**Provided information:**
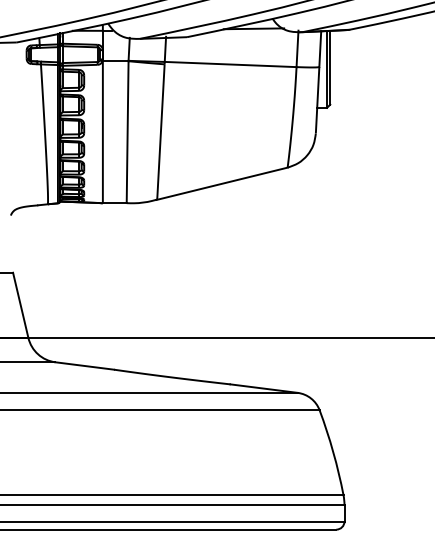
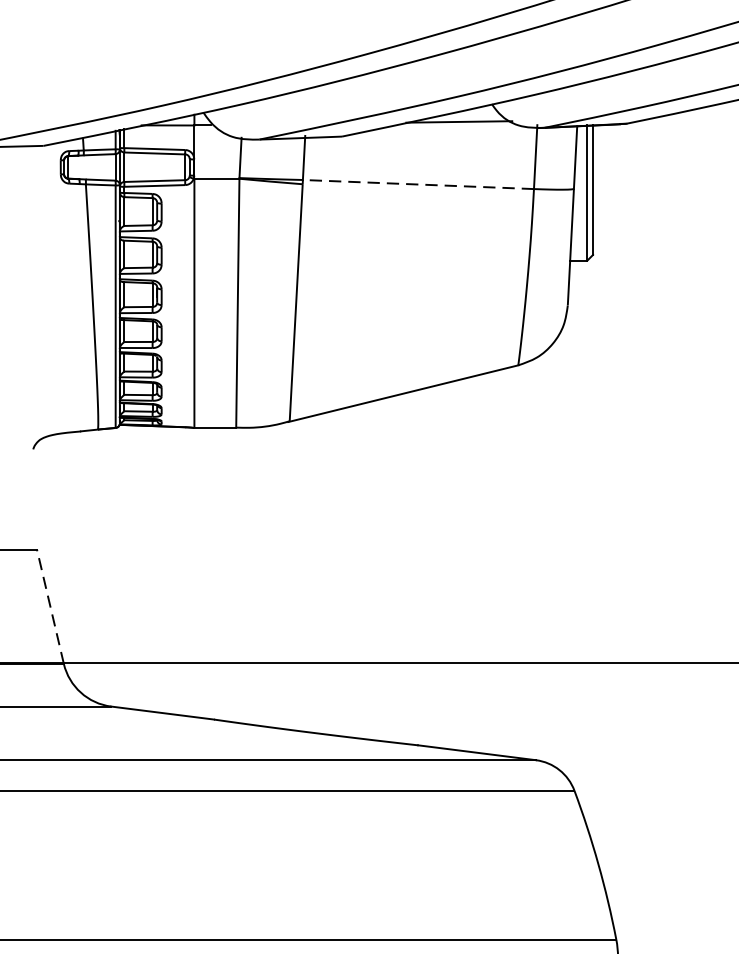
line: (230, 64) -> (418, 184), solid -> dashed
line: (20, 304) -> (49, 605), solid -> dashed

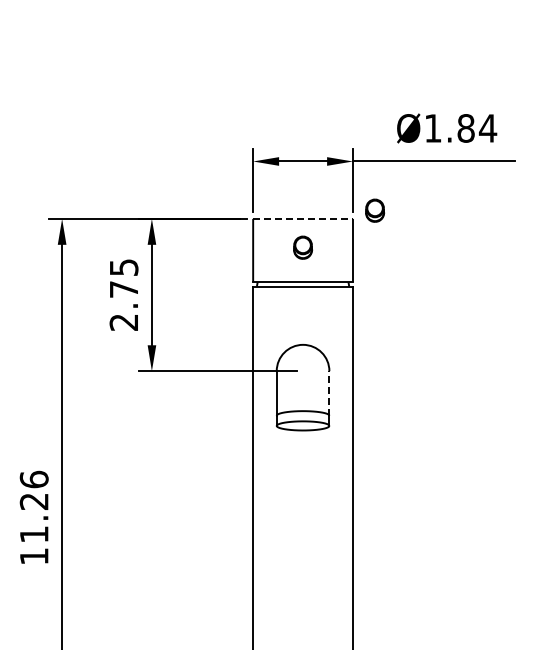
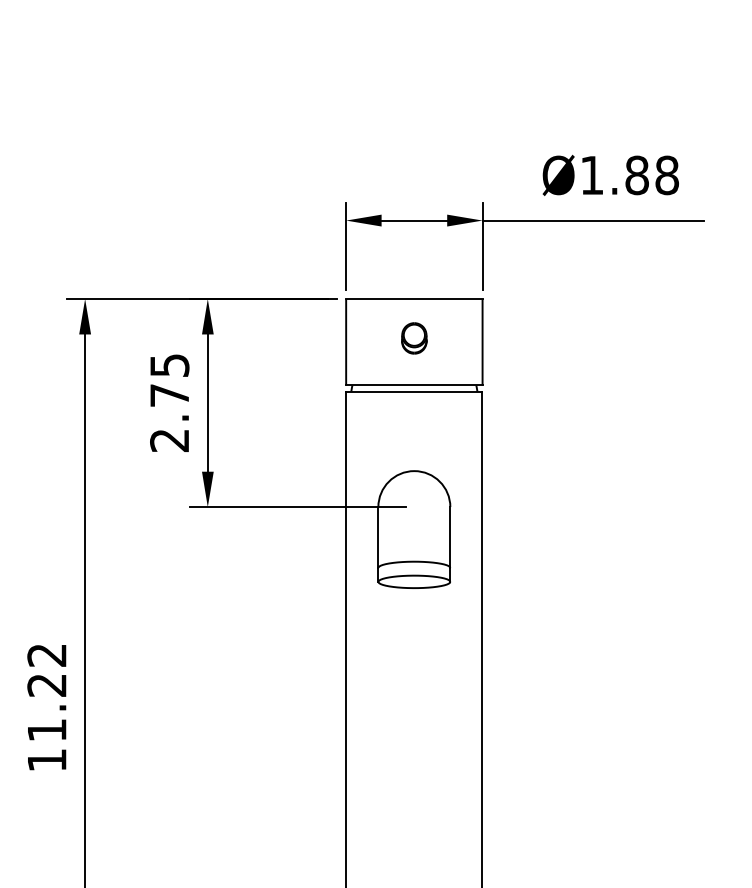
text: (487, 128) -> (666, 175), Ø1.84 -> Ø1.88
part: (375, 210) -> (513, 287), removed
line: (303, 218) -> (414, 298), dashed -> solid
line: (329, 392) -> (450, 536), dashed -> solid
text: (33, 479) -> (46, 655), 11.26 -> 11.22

==

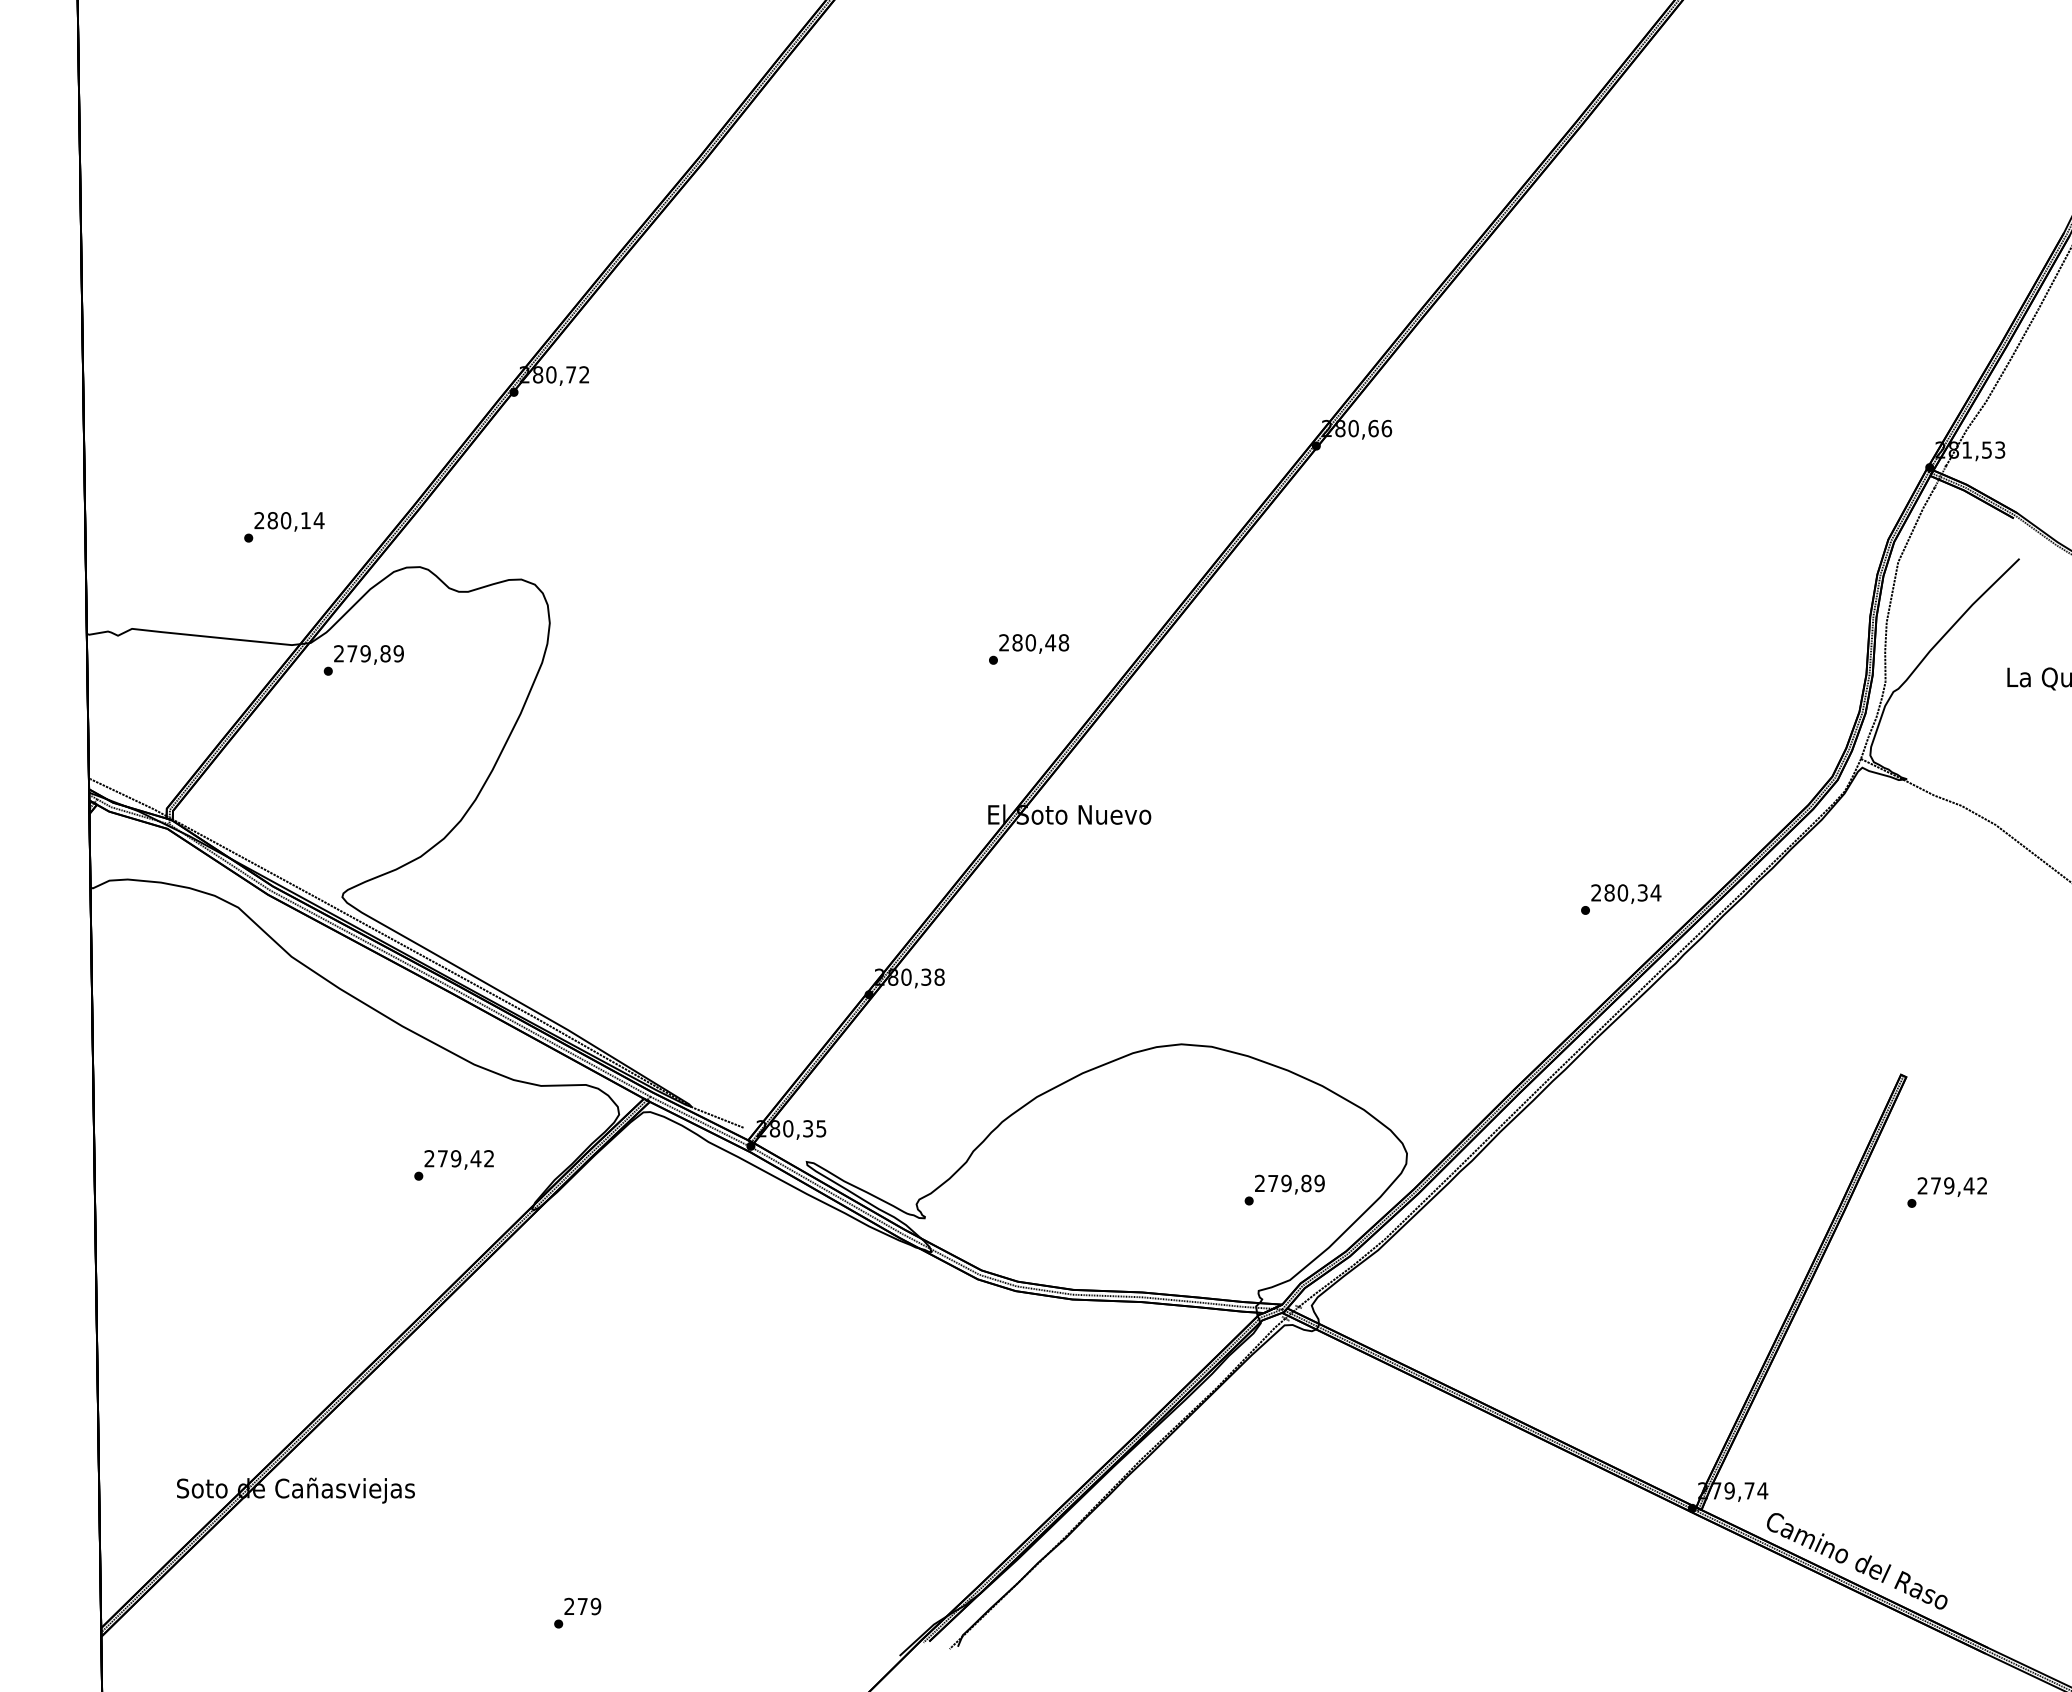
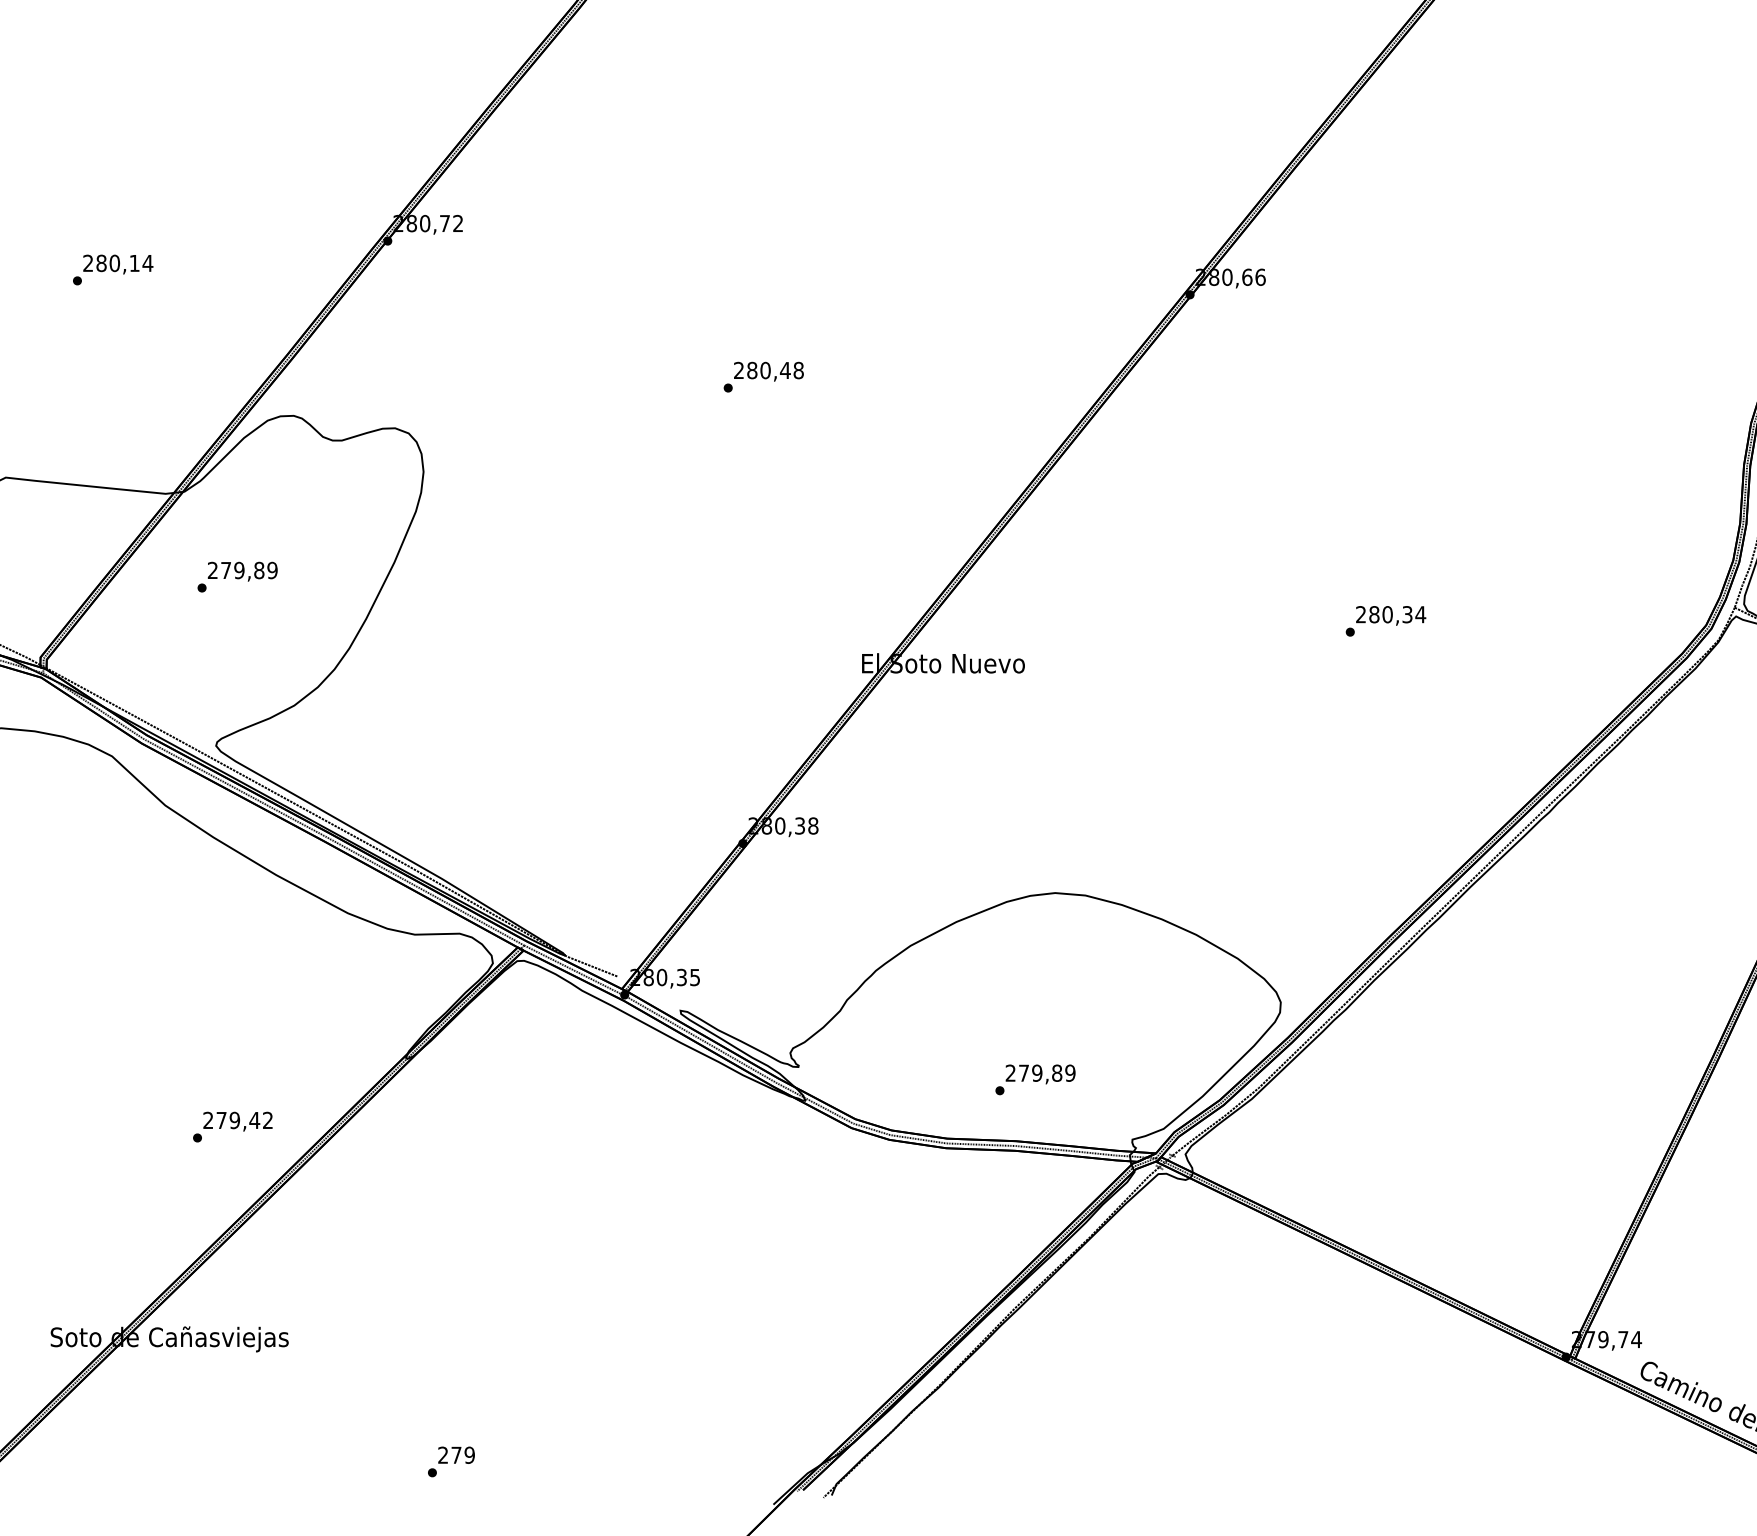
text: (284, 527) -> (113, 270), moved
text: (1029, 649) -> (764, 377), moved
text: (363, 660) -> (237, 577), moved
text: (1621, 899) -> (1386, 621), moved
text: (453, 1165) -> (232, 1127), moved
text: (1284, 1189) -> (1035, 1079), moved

**Task to carry out:**
Word for word, restate the lines of the listing above starting at the line with "line: (329, 392)" and ending at the line with "text: (33, 479) -> (46, 655), 11.26 -> 11.22", and nothing outside them.

**Exercise output:**
line: (329, 392) -> (450, 536), dashed -> solid
text: (33, 479) -> (46, 655), 11.26 -> 11.22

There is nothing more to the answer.